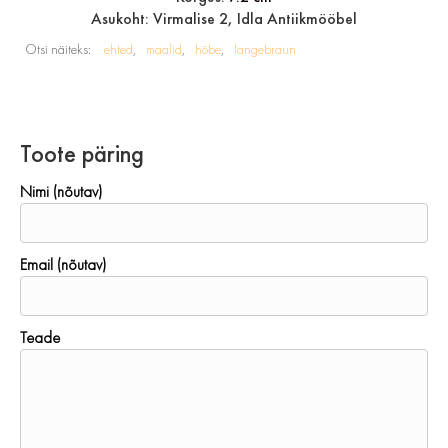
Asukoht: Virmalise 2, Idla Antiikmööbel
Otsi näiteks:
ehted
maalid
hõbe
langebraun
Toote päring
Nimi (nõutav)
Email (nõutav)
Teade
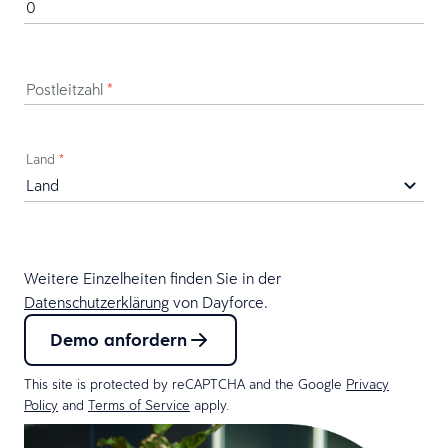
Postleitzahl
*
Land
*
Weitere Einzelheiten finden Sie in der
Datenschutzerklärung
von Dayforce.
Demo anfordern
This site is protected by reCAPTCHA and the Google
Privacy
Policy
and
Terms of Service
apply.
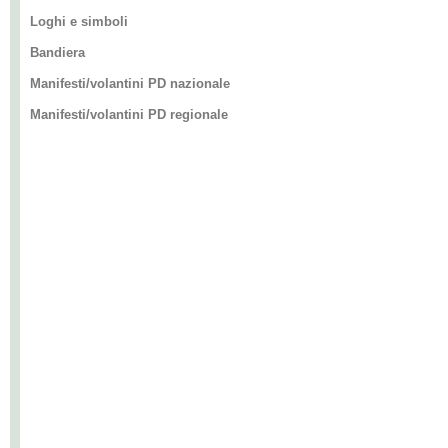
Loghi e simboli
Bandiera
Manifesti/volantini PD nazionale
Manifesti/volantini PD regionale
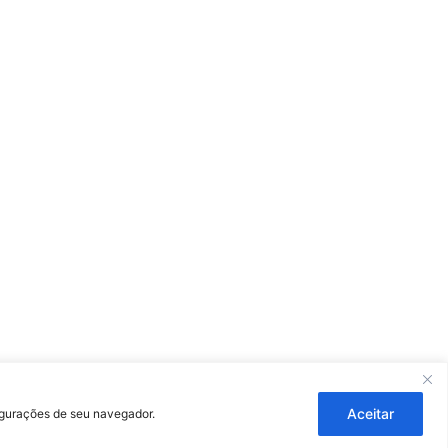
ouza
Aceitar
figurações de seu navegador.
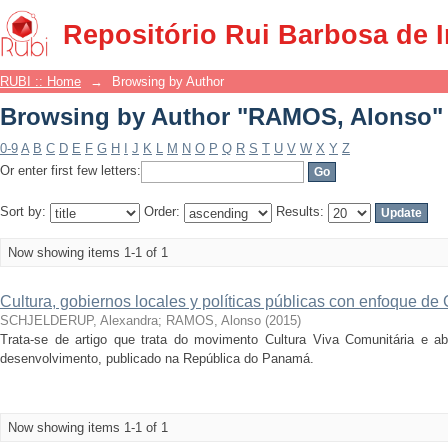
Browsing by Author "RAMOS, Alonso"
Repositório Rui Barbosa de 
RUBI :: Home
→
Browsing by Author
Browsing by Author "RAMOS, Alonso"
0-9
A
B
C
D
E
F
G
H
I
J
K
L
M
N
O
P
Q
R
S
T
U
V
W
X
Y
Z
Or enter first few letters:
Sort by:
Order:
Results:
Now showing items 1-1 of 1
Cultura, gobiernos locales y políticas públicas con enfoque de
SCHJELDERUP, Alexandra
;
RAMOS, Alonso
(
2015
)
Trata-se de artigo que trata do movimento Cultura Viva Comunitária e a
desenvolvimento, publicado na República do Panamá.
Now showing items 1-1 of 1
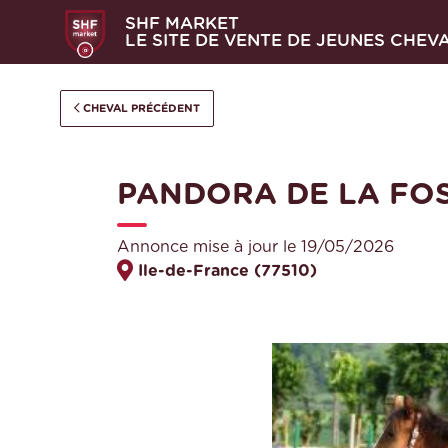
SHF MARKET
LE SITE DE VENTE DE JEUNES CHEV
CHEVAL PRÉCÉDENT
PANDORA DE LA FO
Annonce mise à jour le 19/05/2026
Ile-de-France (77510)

### Goal of the exercise
Tally the lines of the data above that contain the string "volantini", and give only the number.

### Exercise solution
2